Mum Bhai is a Hindi-language Indian crime thriller web series. It is directed by Akshay Choubey and produced by Balaji Telefilms. The series features Angad Bedi, Sandeepa Dhar, Sikandar Kher and Sunny Hinduja. It showcases Bhaskar Shetty, a maverick cop and his rise to power. The series was digitally released on both ZEE5 and ALT Balaji on November 12, 2020

Plot 
The story revolves around Bhaskar Shetty (Angad Bedi), who emerges as a top encounter specialist in Mumbai. The series highlights his journey and passion to rule the city on his terms.
Neha Dobi was also in the show.

Cast 
 Angad Bedi as Bhaskar Shetty
 Sandeepa Dhar as Vaishnavi
 Sikandar Kher as Rama Shetty
 Priyank Sharma as Pridhvi
Karmveer Choudhary as Minister Chavan 
 Sunny Hinduja as Zaheer
Sameer Dharmadhikari as Officer Karekar
Madhurima Roy as Ranjana

Episodes

Release 
The series was digitally released on both ZEE5 and ALT Balaji on November 12, 2020.

Reception 
Archika Khurana from Times Of India stated that Angad Bedi's performance in the series makes the gangster sequences more realistic.

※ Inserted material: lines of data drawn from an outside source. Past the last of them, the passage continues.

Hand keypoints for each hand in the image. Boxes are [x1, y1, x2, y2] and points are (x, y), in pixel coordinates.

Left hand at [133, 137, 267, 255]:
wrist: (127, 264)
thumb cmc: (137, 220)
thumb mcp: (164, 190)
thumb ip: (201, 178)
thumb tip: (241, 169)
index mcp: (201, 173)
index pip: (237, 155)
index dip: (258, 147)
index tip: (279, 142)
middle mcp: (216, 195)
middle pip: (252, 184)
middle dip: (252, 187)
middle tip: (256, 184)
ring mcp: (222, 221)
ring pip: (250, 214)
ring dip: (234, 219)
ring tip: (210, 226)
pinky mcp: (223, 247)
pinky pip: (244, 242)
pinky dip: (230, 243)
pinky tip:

Udita Jhunjhunwala from Firstpost summed up the series review stating that Angad Bedi's crime series is a beautiful amalgamation of every Indian gangster movie.

Heer Kothari from Free express journal stated that individual acting brilliance of the actors in the series makes it watchable. Pakaoo gave the series a mixed review and highlighted that the series missed a lot of key components.